Polityk PiS oskarżony o kradzież prądu
Oskarżony radny zarzeka się, że do kradzieży nie dochodziło. - Przysięgam, że nie kradłem prądu. Ale nieprawidłowości faktycznie były i sam wielokrotnie je zgłaszałem – zapewniał w styczniu w rozmowie z "Dziennikiem Wschodnim" Zbigniew A., radny związany z PiS. Według niego zużycie pochodziło z domu na działce po zmarłym ojcu. Zużycie energii powinno być niemal zerowe, w związku z tym, że nikt w tym domu nie mieszka. Zbigniew A. twierdzi, że rachunki przychodziły lecz obejmowały bardzo różne kwoty. Niektóre miały wynosić nawet 500 zł. – A licznik raz chodzi, raz nie. Na pewno nie powinno tak być – utrzymuje radny.
Gdy w styczniu na posesji zawitali technicy Polskiej Grupy Energetycznej wraz z policją, udało się w końcu ustalić dokładną przyczynę poboru prądu. Zgodnie z raportem proceder miał trwać od grudnia 2016 r. do stycznia 2020 r.

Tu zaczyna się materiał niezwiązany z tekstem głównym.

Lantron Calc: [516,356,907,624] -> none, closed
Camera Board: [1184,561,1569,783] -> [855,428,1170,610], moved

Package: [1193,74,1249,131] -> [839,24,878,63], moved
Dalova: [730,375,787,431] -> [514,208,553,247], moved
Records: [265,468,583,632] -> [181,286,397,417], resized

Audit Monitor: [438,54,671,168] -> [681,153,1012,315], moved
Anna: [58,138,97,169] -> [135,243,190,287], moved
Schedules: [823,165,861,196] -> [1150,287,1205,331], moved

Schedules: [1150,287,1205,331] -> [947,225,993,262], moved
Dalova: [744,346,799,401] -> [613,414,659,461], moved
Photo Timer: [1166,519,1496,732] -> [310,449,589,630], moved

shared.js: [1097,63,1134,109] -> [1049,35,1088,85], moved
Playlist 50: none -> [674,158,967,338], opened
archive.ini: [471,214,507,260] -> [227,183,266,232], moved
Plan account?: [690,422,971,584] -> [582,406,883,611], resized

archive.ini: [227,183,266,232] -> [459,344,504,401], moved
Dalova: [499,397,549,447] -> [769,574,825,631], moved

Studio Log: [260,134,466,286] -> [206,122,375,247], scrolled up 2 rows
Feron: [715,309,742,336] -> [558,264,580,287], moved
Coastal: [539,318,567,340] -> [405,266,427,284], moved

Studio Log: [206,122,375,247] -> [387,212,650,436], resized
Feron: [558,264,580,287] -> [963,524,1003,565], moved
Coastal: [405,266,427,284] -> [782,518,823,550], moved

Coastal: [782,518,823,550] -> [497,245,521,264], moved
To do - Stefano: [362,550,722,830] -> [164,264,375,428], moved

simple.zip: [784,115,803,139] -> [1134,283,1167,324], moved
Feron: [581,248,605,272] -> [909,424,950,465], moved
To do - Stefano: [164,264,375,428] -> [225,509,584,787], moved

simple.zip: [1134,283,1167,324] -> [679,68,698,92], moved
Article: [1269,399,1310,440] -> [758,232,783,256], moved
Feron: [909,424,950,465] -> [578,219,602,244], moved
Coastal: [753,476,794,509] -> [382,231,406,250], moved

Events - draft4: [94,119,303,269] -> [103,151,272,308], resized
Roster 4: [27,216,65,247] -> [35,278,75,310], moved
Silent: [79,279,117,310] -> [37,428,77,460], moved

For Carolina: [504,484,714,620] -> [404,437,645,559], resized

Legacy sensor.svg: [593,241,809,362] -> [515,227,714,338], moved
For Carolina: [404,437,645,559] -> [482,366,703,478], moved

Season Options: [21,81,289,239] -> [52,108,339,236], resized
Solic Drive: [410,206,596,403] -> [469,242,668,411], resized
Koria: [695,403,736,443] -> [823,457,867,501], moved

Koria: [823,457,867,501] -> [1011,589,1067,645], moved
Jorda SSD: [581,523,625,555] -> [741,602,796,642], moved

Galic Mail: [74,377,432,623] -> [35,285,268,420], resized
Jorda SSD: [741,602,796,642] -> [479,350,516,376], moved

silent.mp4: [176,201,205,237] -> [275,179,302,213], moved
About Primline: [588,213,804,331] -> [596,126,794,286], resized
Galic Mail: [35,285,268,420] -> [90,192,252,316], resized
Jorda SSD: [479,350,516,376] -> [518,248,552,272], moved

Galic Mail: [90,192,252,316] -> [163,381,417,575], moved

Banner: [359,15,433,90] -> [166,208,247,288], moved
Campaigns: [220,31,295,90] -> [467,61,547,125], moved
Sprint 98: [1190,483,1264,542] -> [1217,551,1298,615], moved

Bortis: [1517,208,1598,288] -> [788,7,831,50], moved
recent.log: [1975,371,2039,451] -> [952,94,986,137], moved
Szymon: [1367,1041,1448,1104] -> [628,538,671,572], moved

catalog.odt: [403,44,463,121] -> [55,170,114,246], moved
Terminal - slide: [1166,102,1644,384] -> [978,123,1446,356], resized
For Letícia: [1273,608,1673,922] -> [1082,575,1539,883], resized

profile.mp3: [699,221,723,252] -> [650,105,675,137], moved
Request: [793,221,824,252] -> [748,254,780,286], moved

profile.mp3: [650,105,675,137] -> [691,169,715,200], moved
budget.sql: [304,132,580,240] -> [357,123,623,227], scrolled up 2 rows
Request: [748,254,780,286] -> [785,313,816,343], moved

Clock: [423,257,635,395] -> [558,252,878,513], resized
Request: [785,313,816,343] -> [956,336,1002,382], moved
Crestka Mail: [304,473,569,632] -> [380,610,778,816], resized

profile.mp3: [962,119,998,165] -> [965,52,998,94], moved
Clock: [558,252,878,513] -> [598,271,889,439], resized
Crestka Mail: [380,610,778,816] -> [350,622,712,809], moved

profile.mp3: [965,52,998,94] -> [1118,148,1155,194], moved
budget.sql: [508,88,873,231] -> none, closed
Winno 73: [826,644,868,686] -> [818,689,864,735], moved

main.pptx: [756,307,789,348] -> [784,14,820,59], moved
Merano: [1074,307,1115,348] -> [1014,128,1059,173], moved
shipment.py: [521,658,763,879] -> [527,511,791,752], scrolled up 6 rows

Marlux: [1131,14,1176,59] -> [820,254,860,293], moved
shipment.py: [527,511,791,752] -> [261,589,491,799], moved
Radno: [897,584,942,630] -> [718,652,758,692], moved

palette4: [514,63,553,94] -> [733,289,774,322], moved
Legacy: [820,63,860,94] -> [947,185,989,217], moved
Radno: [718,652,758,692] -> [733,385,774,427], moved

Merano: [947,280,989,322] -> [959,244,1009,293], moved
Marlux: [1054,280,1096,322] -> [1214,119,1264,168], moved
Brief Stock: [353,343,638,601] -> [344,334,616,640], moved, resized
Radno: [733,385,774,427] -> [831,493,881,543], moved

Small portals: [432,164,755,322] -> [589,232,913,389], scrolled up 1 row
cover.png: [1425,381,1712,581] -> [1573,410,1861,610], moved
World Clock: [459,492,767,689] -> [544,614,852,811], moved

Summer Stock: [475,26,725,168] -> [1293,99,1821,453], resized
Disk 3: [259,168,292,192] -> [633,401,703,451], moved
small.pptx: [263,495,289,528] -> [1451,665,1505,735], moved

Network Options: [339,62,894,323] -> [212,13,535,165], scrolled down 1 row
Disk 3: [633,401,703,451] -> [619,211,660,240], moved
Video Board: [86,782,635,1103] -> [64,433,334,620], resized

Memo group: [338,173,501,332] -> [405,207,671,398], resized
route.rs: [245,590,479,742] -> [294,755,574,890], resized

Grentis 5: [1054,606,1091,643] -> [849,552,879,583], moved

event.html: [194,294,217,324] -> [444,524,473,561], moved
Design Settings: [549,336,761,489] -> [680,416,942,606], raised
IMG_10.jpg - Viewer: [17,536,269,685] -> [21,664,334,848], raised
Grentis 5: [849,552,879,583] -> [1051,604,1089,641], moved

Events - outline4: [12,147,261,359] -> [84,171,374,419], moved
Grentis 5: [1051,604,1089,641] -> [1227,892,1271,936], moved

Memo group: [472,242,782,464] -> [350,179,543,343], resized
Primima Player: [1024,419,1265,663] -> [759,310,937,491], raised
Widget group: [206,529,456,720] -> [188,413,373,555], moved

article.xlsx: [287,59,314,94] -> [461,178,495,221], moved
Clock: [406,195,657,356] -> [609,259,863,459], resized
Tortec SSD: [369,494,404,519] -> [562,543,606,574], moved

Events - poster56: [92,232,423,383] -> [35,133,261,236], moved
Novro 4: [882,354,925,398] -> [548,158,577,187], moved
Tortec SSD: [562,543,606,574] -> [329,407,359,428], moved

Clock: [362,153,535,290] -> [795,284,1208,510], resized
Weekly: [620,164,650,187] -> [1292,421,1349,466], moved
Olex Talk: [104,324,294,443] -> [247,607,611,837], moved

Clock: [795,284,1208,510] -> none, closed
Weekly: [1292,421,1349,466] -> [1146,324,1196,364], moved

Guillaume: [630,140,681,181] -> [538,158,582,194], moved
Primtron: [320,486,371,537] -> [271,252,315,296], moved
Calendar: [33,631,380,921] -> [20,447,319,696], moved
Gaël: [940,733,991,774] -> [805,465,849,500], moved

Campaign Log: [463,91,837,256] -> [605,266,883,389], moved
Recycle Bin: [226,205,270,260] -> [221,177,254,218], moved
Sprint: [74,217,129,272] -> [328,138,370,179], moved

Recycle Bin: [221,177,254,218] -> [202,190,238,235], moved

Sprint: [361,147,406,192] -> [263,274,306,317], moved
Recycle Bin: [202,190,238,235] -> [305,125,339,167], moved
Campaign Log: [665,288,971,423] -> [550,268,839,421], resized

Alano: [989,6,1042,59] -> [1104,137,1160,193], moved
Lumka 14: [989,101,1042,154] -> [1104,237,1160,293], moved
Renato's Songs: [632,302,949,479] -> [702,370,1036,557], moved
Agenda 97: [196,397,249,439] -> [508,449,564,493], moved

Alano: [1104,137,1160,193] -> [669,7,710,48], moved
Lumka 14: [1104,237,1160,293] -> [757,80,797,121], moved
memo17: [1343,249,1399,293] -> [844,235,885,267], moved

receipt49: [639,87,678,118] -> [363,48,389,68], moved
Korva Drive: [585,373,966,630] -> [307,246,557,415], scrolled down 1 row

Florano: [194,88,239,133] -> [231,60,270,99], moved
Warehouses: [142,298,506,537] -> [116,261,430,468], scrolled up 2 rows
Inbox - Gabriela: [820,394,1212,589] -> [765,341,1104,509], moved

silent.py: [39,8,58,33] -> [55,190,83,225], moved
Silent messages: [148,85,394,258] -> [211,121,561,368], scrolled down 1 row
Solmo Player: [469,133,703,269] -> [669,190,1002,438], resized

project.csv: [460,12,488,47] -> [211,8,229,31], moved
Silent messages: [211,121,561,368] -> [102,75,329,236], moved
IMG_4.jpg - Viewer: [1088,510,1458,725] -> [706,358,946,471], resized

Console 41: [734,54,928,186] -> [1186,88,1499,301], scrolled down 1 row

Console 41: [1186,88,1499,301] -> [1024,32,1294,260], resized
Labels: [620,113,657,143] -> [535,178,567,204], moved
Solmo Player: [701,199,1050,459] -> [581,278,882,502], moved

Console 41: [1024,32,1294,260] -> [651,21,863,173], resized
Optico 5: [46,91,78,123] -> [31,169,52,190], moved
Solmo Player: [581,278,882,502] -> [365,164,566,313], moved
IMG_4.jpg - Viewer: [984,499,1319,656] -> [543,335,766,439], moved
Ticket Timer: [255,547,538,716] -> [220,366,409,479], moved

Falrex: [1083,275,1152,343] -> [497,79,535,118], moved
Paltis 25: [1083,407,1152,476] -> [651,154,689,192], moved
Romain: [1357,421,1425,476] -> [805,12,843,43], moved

Nielegalne przyłącze było zamieszczone w starym drewnianym domu i prowadziło do dwóch budynków, położonych na posesji Zbigniewa A. Jak utrzymuje PGE, ich straty opiewały na prawie 10 tysięcy złotych.
Jeśli sąd przychyli się do wniosku prokuratury i uzna radnego PiS winnym zarzucanych mu czynów, Zbigniew A. może trafić za kratki nawet na 5 lat.